Sparito il capo della Banca di Cina Buchi nei conti, ora rischia grosso

L’ultimo ad incontrarlo nel suo ufficio di governatore della Banca centrale cinese, lunedì mattina, è stato Tommaso Padoa-Schioppa. Insieme con un alto funzionario del governo giapponese, il ministro per i servizi finanziari Shozaburu Jimi, l’ex ministro del Tesoro italiano è stato un’ora e mezza a colloquio con Zhou Xiaochuan. Da quel momento del governatore cinese non si è saputo più nulla: e c’è chi dice che sia scappato dal Paese per evitare una «punizione» del governo per alcuni suoi investimenti avventati negli Usa.
È un vero e proprio giallo, con tutti gli elementi dell’intrigo internazionale. Le smentite della People’s Bank of China, la banca centrale di Pechino, alle voci sulla fuga non convincono. «L’ho incontrato lunedì mattina nel suo ufficio - ha raccontato Padoa-Schioppa al suo ex portavoce - ed era proprio lui. A meno che non si trattasse d’un sosia..., ma lo conosco bene. Sono sicuro che era lui». Dopo le elezioni del 2008, «TPS» lavora per il settore privato ed è presidente dell’ufficio italiano di Promotory Financial Group, una società di servizi finanziari con base a Washington.
Anche i giapponesi confermano l’avvenuto incontro di lunedì mattina. Ma da quel momento in poi, mistero fitto. Sul sito web della Stratfor, un gruppo statunitense che si occupa di intelligence globale, sono apparsi alcuni report che vorrebbero il governatore cinese in fuga verso l’America, per evitare l’arresto dopo aver perso 430 miliardi di dollari in incauti investimenti nelle agenzie governative sui mutui casa Fannie Mae e Freddie Mac, salvate dal fallimento nei mesi più caldi della crisi finanziaria. Altre voci sono state attribuite al quotidiano di Hong Kong Ming Pao. Fonti dell’amministrazione americana, raccolte dal Washington Post, escludono che il governatore cinese si trovi sotto la protezione degli Usa.
Il vicegovernatore Hu Xiaolian, nello smentire la fuga, ha accusato i media di influenzare negativamente i mercati. La banca ha pubblicato alcune foto che ritraggono Zhou con Padoa-Schioppa e con il funzionario governativo giapponese, mentre il governo di Pechino non ha fatto alcun commento ufficiale. Più semplicemente, sarebbe bastata un’apparizione pubblica del governatore, che fino a ieri sera non era però avvenuta.

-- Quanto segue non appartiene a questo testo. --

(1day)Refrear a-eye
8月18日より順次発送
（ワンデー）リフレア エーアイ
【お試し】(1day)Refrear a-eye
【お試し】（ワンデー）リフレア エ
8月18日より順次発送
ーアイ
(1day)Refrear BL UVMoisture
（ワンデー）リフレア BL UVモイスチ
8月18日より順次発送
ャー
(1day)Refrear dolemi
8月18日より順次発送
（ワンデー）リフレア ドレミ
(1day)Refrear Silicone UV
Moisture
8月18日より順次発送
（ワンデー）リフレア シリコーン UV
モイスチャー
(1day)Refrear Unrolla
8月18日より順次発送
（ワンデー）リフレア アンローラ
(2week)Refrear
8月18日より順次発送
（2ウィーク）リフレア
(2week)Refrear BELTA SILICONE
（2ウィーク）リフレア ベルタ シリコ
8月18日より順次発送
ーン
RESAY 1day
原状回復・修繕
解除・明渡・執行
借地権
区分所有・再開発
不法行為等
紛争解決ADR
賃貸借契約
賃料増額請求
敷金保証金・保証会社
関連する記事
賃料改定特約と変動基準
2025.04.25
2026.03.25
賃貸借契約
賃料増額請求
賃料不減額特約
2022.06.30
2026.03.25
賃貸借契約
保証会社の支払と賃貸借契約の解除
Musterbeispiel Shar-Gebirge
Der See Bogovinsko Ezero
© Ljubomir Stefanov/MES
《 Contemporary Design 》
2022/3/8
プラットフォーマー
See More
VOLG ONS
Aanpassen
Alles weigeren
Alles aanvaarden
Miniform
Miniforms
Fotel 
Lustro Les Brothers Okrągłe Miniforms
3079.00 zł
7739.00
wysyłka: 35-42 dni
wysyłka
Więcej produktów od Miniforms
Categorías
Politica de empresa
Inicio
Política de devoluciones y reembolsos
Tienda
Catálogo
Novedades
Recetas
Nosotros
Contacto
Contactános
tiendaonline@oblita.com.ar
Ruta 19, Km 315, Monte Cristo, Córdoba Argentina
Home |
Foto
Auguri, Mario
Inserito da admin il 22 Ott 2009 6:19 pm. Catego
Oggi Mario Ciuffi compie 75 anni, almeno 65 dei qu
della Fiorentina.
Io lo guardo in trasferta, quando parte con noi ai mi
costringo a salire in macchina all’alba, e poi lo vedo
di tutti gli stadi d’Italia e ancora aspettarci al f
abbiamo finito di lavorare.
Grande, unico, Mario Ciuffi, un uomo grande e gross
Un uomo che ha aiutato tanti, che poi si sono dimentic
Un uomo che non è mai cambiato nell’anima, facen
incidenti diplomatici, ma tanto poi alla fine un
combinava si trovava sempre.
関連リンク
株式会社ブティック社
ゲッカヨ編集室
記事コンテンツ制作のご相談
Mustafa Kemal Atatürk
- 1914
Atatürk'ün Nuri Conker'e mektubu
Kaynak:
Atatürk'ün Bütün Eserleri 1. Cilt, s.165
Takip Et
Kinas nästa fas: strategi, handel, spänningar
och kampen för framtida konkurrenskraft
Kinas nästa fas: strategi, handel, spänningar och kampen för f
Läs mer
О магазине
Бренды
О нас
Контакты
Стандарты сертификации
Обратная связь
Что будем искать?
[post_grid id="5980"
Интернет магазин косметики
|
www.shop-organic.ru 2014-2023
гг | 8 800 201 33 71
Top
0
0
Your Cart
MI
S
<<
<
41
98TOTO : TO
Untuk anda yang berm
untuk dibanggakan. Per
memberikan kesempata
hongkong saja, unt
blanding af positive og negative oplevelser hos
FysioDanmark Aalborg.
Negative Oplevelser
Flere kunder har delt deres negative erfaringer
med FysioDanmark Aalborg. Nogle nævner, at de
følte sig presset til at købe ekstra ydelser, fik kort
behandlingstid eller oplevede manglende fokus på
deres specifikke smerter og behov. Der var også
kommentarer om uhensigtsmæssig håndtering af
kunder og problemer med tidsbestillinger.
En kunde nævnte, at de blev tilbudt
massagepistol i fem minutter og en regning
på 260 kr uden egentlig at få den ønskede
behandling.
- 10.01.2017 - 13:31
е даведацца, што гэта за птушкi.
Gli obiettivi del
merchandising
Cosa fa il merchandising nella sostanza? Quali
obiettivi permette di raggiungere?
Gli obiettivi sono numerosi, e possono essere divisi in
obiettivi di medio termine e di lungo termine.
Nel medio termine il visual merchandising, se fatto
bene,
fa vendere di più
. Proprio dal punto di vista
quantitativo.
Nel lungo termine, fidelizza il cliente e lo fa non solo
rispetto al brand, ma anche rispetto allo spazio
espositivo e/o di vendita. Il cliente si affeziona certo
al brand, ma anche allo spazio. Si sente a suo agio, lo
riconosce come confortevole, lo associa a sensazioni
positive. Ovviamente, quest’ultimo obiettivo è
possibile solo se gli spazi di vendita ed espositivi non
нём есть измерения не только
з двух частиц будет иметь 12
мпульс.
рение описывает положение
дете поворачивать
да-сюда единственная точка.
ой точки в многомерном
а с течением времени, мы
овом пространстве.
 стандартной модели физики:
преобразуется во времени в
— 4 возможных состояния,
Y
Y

Che cosa stia davvero accadendo in queste ore a Pechino è difficile a dirsi. Le domande sono tante: le strette relazioni finanziarie fra Stati Uniti e Cina (una cospicua parte del debito pubblico americano è in mano cinese) potrebbero giustificare un investimento di enorme portata come i 430 miliardi di dollari in Fannie Mae e Freddie Mac, le due società di garanzia dei mutui casa americani colpite dalla crisi? È davvero possibile che gli Usa accolgano il banchiere fuggiasco (sempre che lo sia) mettendo a repentaglio le importantissime relazioni economiche con Pechino? O forse si tratta di una montatura per eliminare Zhou in anticipo sulla scadenza del suo mandato decennale, nel 2012? Esiste davvero una lista di cinquemila funzionari cinesi con depositi in Svizzera, che verrebbe resa pubblica in caso di arresto di Zhou? Domande che configurano l’esistenza di una vero e proprio giallo.
Il governatore della Banca di Cina è molto apprezzato all’estero. Ha condotto con grande abilità le trattative per la flessibilità del cambio fra la moneta nazionale, lo yuan, e il dollaro. Ha osservato con qualche ansia l’esplosione dell’economia cinese, in particolare la pazzesca corsa al credito per mantenere tassi annuali di crescita a ridosso del 10%. Una posizione che ha irritato l’ala dell’espansione economica ad ogni costo. Politicamente, Zhou è considerato vicino alla cosiddetta «cricca di Shanghai», la fazione del partito comunista cinese convolta negli ultimi anni in numerosi scandali finanziari.

Se confermata, la scomparsa di Zhou potrebbe essere il primo passo di una resa dei conti all’interno della nomenclatura cinese. In attesa di notizie certe sulla sorte del governatore, tutte le ipotesi rimangono in piedi.